LendInvest has announced a 17% year-on-year jump in platform assets under management (AuM) to £3.45bn.
The property finance platform also reported a 23% jump in new lending for the opening half of its financial year, totalling £663.6m.
LendInvest, announcing its H1 results for the six months to 30 September, said it had recorded a period of “consistent execution”, and suggested its rise in new lending was driven by a “leaner, more automated operation”, particularly across the buy-to-let sector.
Across the group, it posted a pre-tax profit of £1.2m against a loss of £2.4m in the corresponding H1 period last year, which it said extended a “clear upward trajectory”.

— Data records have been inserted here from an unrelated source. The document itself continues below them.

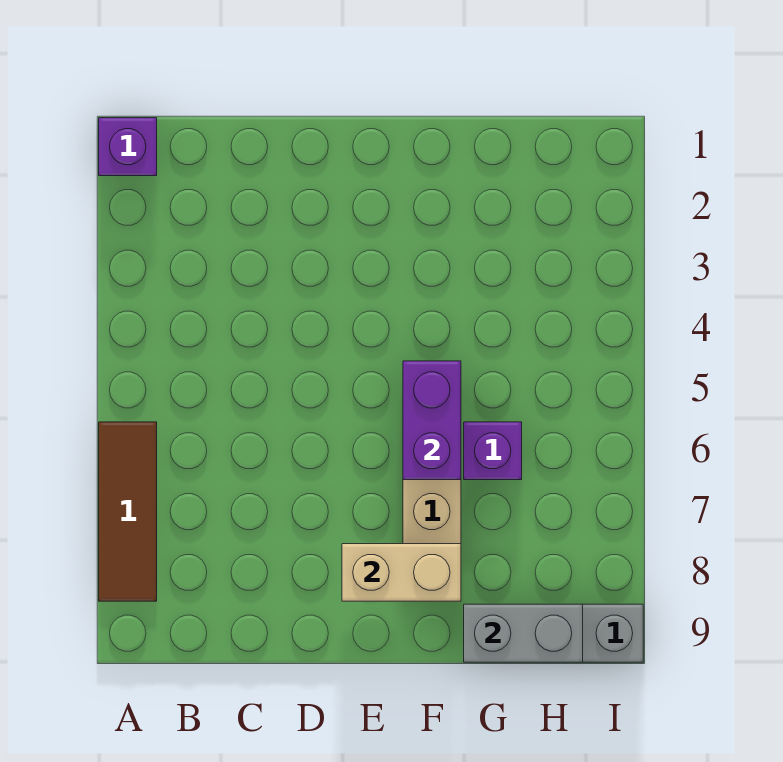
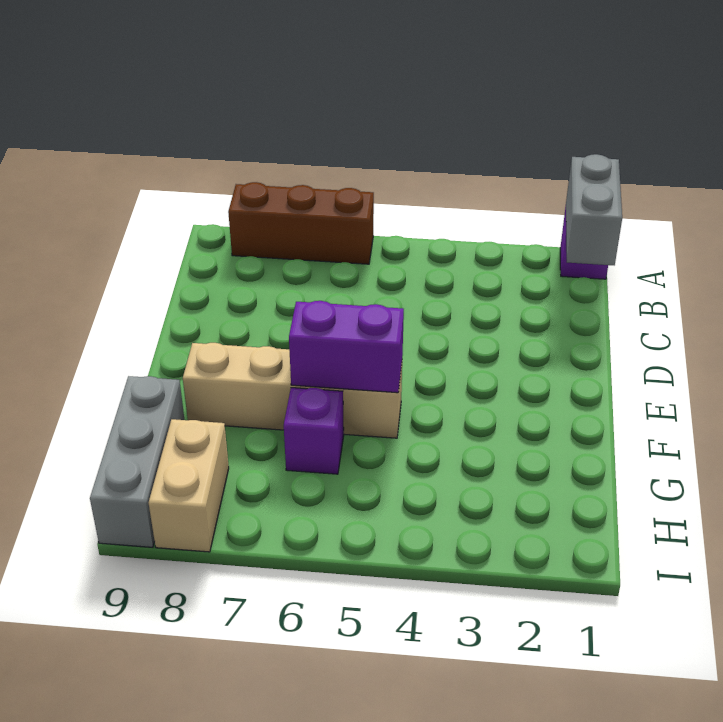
brown 1x3 tile [99,422,157,601] -> brown 1x3 brick [228,182,374,264]
tan 1x2 brick [342,544,461,601] -> tan 1x2 brick moved to [149,419,229,552]
grey 1x2 brick [464,604,583,662] -> grey 1x2 brick moved to [566,154,622,265]

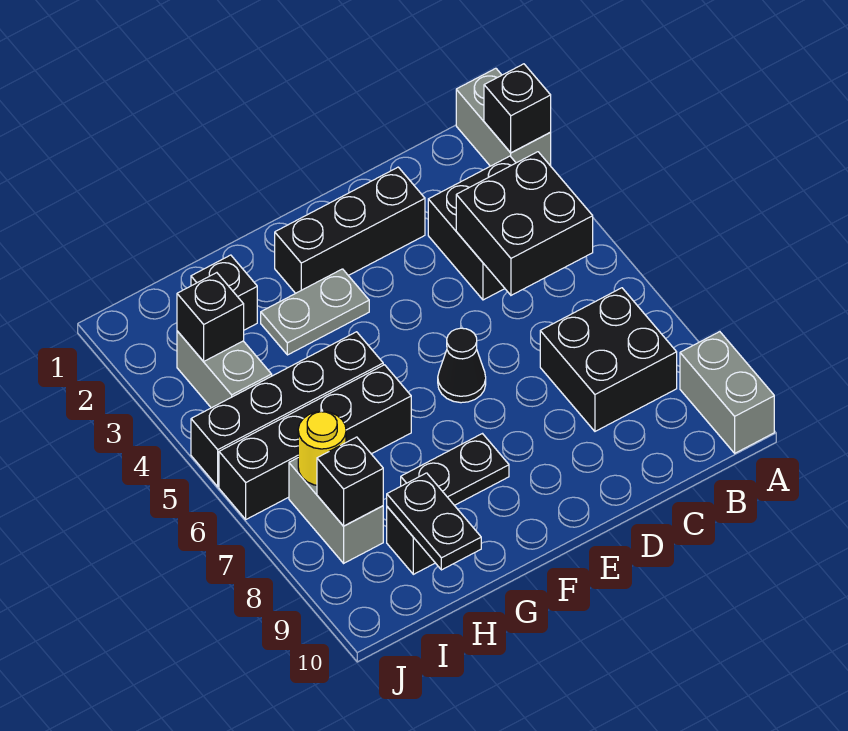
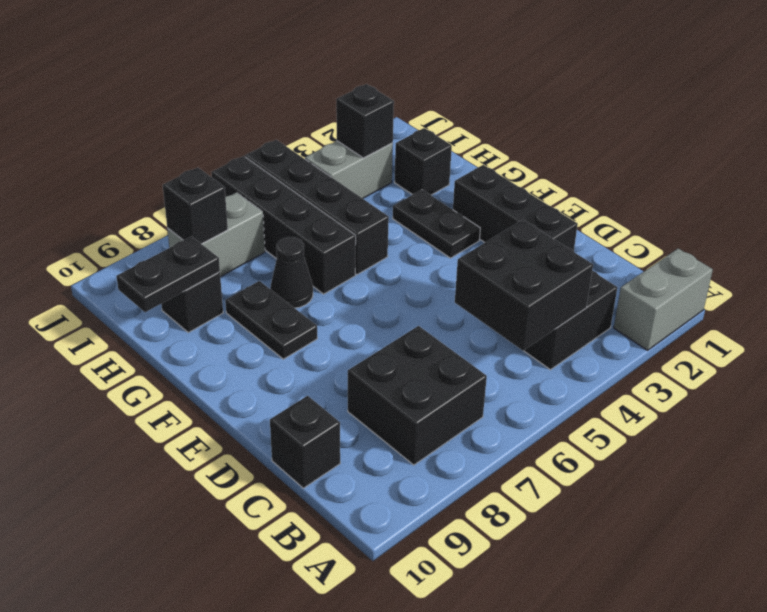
black 1x1 brick [484,64,551,153] -> black 1x1 brick moved to [270,396,340,488]
grey 1x2 brick [680,332,774,453] -> none
black 1x1 cone [438,328,486,403] -> black 1x1 cone moved to [270,237,313,308]
grey 1x2 plate [261,269,369,355] -> black 1x2 plate [393,190,480,258]
yellow 1x1 round brick [298,411,346,485] -> none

So far in LendInvest’s H2 period, the group has completed its seventh consecutive residential mortgage-backed security (RMBS) securitisation, which consisted of a pool of £270m mortgages and £40m pre-funding of UK prime mortgages.
LendInvest CEO, Rod Lockhart, said: “As we look ahead, our focus remains on disciplined execution – scaling lending, protecting margins, and compounding profitability.
“While we experienced some temporary slowdown in property purchase activity ahead of the November Budget, performance for the full year is expected to remain in line with market expectations.
“With a proven model and growing momentum, LendInvest is well positioned to capture the next phase of growth as market conditions improve.”